Art of Cinema/depiction of war
I was so looking forward to Ian Nathan and the Sky Arts film team appraising war films in this series but I was disappointed.
There were too many omissions and the emphasis was on British films like The Cruel Sea, an excellent film, but one featuring a merchant navy corvette, not the Royal Navy.
There were few non-British films featured although the German-made Das Boot (1981) is widely regarded as one of the best war films and there is a raft of American films some with a loose grip on the facts.
Other questions left unanswered were the difference in actors and acting between those that had fought in the war and those that did not.

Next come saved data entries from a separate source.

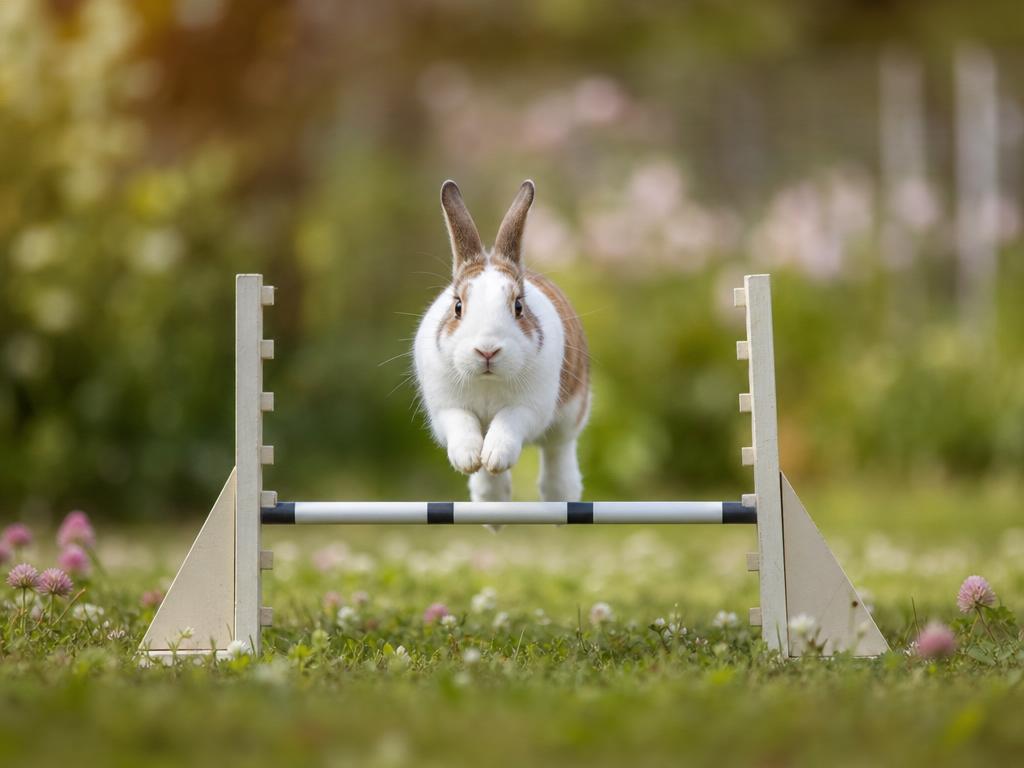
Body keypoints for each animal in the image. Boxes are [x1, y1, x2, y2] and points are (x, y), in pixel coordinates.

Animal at [413, 180, 590, 506]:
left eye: (518, 306)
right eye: (458, 306)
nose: (487, 350)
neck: (487, 381)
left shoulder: (531, 408)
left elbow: (509, 421)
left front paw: (495, 456)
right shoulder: (445, 408)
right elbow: (461, 424)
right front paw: (469, 459)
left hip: (569, 417)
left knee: (558, 457)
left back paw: (558, 494)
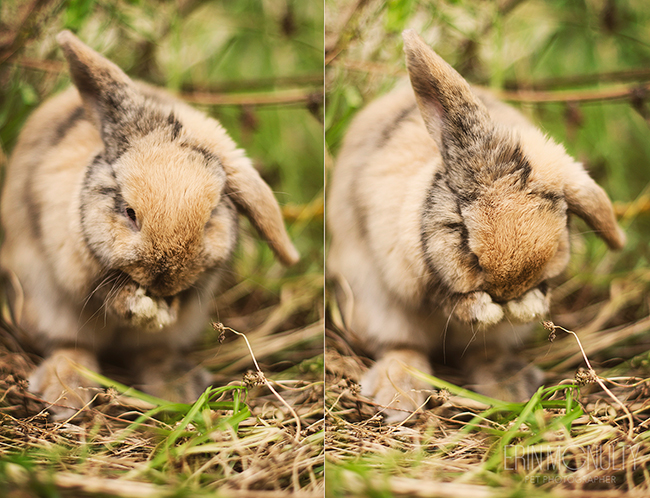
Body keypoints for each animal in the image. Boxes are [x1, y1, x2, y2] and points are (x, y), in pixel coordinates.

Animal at [0, 31, 298, 418]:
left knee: (152, 351)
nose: (163, 280)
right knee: (70, 346)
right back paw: (66, 393)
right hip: (45, 307)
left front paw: (165, 307)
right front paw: (132, 303)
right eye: (129, 212)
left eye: (210, 218)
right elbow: (102, 292)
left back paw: (178, 387)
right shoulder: (73, 264)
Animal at [326, 29, 624, 422]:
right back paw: (399, 395)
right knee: (401, 347)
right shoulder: (419, 279)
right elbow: (453, 301)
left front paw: (524, 307)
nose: (506, 290)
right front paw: (487, 309)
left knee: (484, 353)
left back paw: (510, 386)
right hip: (375, 305)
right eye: (463, 231)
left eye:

Leading American actors like Rod Steiger, Les Marvin and Henry Fonda all fought in the WW2 Pacific naval campaigns and took advantage of re-training post-war to become stars.
Then there is the treatment of the Germans.
James Mason in Rommel gave a sympathetic portrayal only six years after VE Day and Darryl Zanuck’s The Longest Day gave the German side with lines delivered in German.
It was interesting to see my old school friend Jonathan Kydd interviewed.
A war film was not a war film without his father Sam Kydd, who made some 200 films, in the cast list.
Simon Heffer, the right wing journalist, knows his stuff and American historian Christina Newland is a welcome addition and less of a know-all than Dr Bonnie Greet.
Maybe the genre deserved more than one hour but the aftertaste was unsatisfactory.